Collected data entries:
--*--

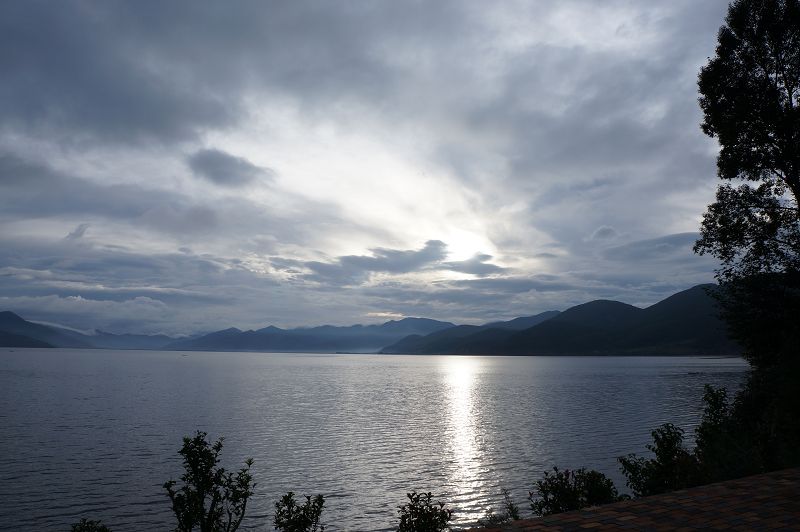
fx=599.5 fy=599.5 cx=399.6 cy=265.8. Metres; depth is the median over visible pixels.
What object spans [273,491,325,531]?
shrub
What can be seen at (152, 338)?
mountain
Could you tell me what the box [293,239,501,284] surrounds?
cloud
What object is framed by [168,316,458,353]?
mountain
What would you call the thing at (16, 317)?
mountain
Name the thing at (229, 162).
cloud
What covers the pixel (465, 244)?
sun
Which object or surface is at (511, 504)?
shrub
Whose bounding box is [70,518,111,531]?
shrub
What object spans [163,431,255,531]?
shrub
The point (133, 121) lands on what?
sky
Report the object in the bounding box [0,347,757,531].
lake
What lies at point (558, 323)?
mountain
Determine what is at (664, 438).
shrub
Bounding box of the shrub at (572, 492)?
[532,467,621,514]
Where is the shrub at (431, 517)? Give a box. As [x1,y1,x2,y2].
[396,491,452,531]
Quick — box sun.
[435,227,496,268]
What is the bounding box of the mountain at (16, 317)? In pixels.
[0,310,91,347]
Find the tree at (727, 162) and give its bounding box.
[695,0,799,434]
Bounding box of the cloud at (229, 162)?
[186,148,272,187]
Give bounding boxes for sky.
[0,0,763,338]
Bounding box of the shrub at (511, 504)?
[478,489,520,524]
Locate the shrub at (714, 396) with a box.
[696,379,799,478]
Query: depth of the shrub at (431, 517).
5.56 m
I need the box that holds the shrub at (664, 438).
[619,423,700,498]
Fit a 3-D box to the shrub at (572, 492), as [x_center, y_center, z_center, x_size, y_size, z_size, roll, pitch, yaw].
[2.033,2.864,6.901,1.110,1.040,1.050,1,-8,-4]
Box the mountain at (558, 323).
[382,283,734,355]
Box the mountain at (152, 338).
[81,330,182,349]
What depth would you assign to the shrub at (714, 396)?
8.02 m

--*--

Look above for the line containing "Bounding box of the cloud at (229, 162)?", then please write out that line and each one after it through the end, exactly, with nothing else.

Reply to the exercise ▸
Bounding box of the cloud at (229, 162)?
[186,148,272,187]
Give bounding boxes for sky.
[0,0,763,338]
Bounding box of the shrub at (511, 504)?
[478,489,520,524]
Locate the shrub at (714, 396) with a box.
[696,379,799,478]
Query: depth of the shrub at (431, 517).
5.56 m
I need the box that holds the shrub at (664, 438).
[619,423,700,498]
Fit a 3-D box to the shrub at (572, 492), as [x_center, y_center, z_center, x_size, y_size, z_size, roll, pitch, yaw].
[2.033,2.864,6.901,1.110,1.040,1.050,1,-8,-4]
Box the mountain at (558, 323).
[382,283,734,355]
Box the mountain at (152, 338).
[81,330,182,349]
What depth would you assign to the shrub at (714, 396)?
8.02 m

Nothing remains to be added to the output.